**Task list:**
**a.** Based on the George Mantanis biography below, say whether each statement agrees with it. Answer yes or no for each, and quote the exact words from the biography that decide it. (i) Mantanis grew up in the village of Stipsi. (ii) Mantanis received his PhD degree in 1989. (iii) Mantanis has been a full professor at the University of Thessaly since February 2019.
**b.** Carry the George Mantanis biography below forward, picking up after its final sentence.

Greek university professor and wood scientist

George Mantanis (Γεώργιος Μαντάνης; born September 18, 1966) is a Greek academician, wood scientist and professor at the University of Thessaly. He is an elected fellow (FIAWS) of the International Academy of Wood Science and fellow of the Hellenic Agricultural Academy, and co-editor of the scientific journal, Wood Material Science and Engineering.

==Early life and education==
Mantanis was born in Mytilene, Greece, in 1966, and grew up in the village, Stipsi. He is the eldest son of Eleni Sevastou and her husband, Ignatios Mantanis. He completed his secondary education with honors at the High School of Kalloni at Lesbos island, in 1984. Subsequently, from 1984 to 1989, he pursued undergraduate studies in forestry specializing in wood technology, earning a university diploma from the Aristotle University of Thessaloniki, Department of Forestry and Natural Environment.

After receiving a McIntire–Stennis scholarship, he pursued doctoral studies in the United States of America under the supervision of Raymond A. Young at the University of Wisconsin-Madison in Madison. He got his PhD degree in 1994, after conducting novel research upon the swelling of wood and lignocellulosic materials in water and organic liquids, resulting in five papers which have received -until August 2025- more than 1,000 citations at Google Scholar.

==Research career==
In the years 1996–1997, he worked at the Forest Research Institute of Thessaloniki, located in Thermi, Greece. During the years 1998–2001, he was employed at the chemical research company Chimar Hellas S.A. in Thessaloniki. After that, he worked as a faculty member at the Technological Educational Institute of Thessaly, Department of Wood & Furniture Design and Technology, from 2002 to 2019. Since February 2019, he has held the position of full professor at University of Thessaly and serves as the head of Laboratory of Wood Science and Technology, Department of Forestry, Wood Sciences & Design, which is located in Karditsa.

In 2018, Mantanis was selected as a co-editor in the scientific journal, Wood Material Science and Engineering (Taylor & Francis), which publishes topics related to wood science, technology and engineering. In addition, he is a reviewer in the wood-related journals, Holzforschung, European Journal of Wood and Wood Products, Wood Material Science and Engineering, Wood Science and Technology and BioResources.

**Data extracts:**
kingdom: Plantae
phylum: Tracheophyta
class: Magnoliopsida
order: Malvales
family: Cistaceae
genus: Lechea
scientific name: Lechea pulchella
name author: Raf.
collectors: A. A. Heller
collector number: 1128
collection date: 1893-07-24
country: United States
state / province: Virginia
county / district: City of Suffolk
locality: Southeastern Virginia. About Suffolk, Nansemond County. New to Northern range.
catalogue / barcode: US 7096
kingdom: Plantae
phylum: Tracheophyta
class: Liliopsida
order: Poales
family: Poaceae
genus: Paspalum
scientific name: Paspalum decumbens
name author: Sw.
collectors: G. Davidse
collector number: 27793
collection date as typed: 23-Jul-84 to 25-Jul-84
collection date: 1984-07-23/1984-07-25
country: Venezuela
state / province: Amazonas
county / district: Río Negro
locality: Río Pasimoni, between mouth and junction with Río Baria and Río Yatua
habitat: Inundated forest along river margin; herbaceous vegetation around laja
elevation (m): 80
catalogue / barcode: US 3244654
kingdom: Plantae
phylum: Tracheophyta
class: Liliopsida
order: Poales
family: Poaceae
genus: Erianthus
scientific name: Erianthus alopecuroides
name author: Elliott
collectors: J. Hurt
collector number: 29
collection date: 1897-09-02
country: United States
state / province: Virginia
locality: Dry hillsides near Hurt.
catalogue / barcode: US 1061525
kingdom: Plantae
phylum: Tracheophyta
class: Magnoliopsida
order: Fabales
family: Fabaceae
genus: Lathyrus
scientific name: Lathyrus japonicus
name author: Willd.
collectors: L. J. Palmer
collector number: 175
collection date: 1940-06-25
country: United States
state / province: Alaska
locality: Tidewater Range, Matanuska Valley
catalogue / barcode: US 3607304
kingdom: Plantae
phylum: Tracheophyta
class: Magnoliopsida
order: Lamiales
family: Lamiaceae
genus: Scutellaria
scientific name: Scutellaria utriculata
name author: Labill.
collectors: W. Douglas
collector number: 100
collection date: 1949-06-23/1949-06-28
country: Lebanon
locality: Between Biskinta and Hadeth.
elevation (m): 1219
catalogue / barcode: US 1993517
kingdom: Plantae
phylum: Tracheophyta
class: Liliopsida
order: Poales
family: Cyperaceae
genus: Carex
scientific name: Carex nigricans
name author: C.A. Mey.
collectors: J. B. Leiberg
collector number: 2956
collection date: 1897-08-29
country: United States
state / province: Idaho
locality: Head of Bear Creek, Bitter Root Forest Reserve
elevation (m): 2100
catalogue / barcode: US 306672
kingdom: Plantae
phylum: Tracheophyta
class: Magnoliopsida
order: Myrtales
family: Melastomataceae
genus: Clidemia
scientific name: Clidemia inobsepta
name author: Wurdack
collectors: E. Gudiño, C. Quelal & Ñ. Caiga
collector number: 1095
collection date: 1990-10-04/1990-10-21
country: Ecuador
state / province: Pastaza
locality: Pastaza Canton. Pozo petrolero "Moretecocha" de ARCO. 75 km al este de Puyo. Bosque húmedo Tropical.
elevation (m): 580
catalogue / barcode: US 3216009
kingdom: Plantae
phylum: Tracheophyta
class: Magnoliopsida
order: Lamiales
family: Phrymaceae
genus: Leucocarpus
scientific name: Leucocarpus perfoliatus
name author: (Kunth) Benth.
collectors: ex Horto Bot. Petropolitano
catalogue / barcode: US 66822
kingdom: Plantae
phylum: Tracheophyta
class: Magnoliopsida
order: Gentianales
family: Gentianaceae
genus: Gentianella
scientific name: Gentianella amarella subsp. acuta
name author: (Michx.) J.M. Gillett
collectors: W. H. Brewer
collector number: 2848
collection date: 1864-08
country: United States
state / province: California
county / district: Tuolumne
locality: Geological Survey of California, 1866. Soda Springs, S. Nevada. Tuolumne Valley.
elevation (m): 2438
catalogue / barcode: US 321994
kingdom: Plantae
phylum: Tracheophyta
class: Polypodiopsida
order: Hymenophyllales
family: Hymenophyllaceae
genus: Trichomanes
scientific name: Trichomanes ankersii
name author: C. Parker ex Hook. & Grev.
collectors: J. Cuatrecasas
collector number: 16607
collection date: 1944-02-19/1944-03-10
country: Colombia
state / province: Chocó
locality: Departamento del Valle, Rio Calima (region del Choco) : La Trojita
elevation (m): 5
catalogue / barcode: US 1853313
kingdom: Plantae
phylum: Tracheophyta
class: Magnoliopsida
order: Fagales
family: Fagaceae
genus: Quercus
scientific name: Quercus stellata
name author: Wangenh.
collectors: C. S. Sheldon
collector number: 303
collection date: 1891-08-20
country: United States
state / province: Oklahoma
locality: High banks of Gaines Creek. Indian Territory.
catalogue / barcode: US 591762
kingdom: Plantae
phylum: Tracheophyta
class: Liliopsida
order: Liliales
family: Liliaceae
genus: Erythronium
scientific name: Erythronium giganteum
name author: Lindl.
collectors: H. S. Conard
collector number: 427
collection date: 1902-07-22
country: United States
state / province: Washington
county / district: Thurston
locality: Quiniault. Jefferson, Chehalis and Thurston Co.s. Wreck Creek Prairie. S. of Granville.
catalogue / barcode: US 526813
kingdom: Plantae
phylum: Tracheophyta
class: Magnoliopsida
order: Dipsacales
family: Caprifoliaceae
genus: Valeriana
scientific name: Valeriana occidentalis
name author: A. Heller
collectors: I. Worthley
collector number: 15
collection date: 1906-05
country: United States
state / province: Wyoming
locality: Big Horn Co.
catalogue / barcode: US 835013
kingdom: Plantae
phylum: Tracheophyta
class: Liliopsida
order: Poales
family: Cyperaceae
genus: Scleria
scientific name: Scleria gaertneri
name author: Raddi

**Answer set:**
**a.**
(i) Yes: "grew up in the village, Stipsi"
(ii) No: "He got his PhD degree in 1994"
(iii) Yes: "Since February 2019, he has held the position of full professor at University of Thessaly"

**b.**
In October 2020, the journal PLOS Biology included Mantanis in Mendeley Data 2020 acknowledging his work in the scientific area of wood science. In December 2021, the International Academy of Wood Science elected Mantanis as a fellow for his research and scientific work. In October 2023, he was ranked at the top 2% of scientists in the world in the area of wood science ("forestry – materials"), and also, in 2024 and 2025 (Elsevier Data).

Until January 2026, the research work of Mantanis has received more than 3,600 citations at Google Scholar (h-index: 29). In February 2026, Mantanis was elected a Fellow of the Hellenic Agricultural Academy in recognition of his academic work.

==Personal life==
Since 2002, Mantanis has resided in Karditsa, Greece. He has been married to Paraskevi Zougrou since 1992, and they have two adult sons, Ignatios and Antonios.

==Selected publications==
- Sandberg, D., Kutnar, A., Mantanis, G. (2017). Wood modification technologies-a review (423 cit.)
- Mantanis, G. et al. (2018). Adhesive systems used in the European particleboard, MDF and OSB industries (247 cit.)
- Mantanis, G. et al. (1994). Swelling of wood: Part 1. Swelling in water (243 cit.)
- Mantanis, G. et al. (1995). Swelling of compressed cellulose fiber webs in organic liquids (228 cit.)
- Mantanis, G. (2017). Chemical modification of wood by acetylation or furfurylation: A review of the present scaled-up technologies (201 cit.)
- Mantanis, G. et al. (1994). Swelling of wood. Part II. Swelling in organic liquids (190 cit.)
- Mantanis, G. and Young, R. (1997). Wetting of wood (174 cit.)
- Mantanis, G. et al. (2014). Evaluation of mold, decay and termite resistance of pine wood treated with zinc-and copper-based nanocompounds (140 cit.)